> Activity: Would you please copy each line below that includes the string "ankle"?
+-------+
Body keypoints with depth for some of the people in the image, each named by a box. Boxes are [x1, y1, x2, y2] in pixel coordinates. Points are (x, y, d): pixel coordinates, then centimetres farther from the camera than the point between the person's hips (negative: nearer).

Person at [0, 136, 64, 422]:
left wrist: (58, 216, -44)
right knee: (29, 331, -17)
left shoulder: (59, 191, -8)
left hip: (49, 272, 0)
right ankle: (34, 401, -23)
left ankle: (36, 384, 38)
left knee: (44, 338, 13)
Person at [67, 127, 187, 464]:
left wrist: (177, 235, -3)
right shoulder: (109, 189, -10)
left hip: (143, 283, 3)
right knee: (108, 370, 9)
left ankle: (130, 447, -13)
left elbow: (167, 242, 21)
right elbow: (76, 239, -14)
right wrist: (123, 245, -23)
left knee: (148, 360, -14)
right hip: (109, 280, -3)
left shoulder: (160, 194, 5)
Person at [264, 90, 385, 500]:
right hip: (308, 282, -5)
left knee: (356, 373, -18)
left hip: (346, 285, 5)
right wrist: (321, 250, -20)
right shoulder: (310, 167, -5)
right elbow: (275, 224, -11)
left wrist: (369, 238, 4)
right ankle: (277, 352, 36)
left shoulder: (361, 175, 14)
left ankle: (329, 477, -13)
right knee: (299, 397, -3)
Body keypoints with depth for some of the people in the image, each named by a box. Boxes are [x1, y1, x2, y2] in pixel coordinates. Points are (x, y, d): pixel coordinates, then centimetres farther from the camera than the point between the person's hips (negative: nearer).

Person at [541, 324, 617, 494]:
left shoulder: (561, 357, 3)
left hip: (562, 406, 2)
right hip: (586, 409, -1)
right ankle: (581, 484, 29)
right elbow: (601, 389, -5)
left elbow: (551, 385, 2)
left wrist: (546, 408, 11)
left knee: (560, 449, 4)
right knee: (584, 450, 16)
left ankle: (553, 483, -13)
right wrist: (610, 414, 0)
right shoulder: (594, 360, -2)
+-------+
> Response:
right ankle: (34, 401, -23)
left ankle: (36, 384, 38)
left ankle: (130, 447, -13)
right ankle: (277, 352, 36)
left ankle: (329, 477, -13)
right ankle: (581, 484, 29)
left ankle: (553, 483, -13)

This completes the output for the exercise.